"catch" wrapper (commit 0ecff30a328993179b757a13830a1a5249839dd8)
Clemens Lang
cal at macports.org
Mon Nov 28 13:56:50 CET 2016
Hi,
----- On 28 Nov, 2016, at 10:05, René J.V. Bertin rjvbertin at gmail.com wrote:
> The new catch command
>> can't simply be aliased in to the slaves like we
>> normally do for shared commands because it uses uplevel and aliases add
>> an extra call level.
>
> Does this mean that every expression in every Portfile or PortGroup that uses
> catch has to be verified and possibly rewritten to handle the extra call level?
No.
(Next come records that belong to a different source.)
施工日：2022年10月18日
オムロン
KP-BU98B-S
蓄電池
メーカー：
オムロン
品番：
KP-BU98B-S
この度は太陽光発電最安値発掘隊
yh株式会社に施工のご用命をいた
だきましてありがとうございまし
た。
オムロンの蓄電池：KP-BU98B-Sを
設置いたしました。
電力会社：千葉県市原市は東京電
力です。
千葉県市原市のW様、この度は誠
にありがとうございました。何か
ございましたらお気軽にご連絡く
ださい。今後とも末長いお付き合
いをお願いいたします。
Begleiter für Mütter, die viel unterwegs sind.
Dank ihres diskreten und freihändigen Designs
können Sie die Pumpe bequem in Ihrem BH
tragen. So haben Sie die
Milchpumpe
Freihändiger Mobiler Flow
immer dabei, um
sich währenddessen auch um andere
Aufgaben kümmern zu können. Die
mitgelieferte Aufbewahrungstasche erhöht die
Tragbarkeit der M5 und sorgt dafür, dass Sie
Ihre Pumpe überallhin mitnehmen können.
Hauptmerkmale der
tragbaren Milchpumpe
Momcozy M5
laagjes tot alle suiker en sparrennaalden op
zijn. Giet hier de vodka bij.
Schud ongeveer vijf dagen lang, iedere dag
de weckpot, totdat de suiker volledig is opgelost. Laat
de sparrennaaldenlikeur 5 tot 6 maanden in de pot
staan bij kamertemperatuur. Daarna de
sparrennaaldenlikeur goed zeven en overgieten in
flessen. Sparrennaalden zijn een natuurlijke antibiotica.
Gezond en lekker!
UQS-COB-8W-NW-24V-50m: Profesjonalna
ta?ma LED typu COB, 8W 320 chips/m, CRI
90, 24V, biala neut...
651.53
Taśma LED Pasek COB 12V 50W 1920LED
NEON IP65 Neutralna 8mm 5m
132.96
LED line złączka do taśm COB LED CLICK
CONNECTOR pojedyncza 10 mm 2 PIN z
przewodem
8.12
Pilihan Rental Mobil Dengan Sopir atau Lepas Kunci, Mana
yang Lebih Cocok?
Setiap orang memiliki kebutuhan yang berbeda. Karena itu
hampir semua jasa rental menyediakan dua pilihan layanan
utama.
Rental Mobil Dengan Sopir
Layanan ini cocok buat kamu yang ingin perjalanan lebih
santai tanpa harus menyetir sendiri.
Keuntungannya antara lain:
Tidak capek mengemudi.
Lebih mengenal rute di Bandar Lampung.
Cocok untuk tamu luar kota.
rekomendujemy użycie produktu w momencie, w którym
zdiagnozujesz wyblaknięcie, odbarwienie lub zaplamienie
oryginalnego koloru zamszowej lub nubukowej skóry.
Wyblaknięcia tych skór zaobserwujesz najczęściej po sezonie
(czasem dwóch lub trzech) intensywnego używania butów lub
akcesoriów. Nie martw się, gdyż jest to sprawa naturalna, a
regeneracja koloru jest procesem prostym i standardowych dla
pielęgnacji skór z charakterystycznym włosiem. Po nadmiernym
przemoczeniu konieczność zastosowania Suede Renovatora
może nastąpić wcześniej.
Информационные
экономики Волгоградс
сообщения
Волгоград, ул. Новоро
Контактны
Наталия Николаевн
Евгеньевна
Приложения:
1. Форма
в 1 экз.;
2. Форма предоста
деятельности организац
It only means that we had to use a different method to replace the catch
command in Portfiles.
> I see that the native catch is available as "builtin_catch"; is there any way of
> knowing when the wrapper is required because the caught expression can raise
> signals, i.e. when those Tclx signal handlers can come into action during
> evaluation of an expression and when the can't?
The rule is that you should always use the wrapped version and never use the
builtin version directly. Consider "builtin_catch" a private implementation
detail.
The wrapper is always required, because a user could ^C at any time during the
evaluation of your Portfile, and your Portfile should not try to be intelligent
about how to handle this.
> PS: native_catch would have been a bit less ambiguous than builtin_catch IMHO,
> if it's a command that is not off-limits to us poor mere mortals of course.
It's off-limits, so the name doesn't matter.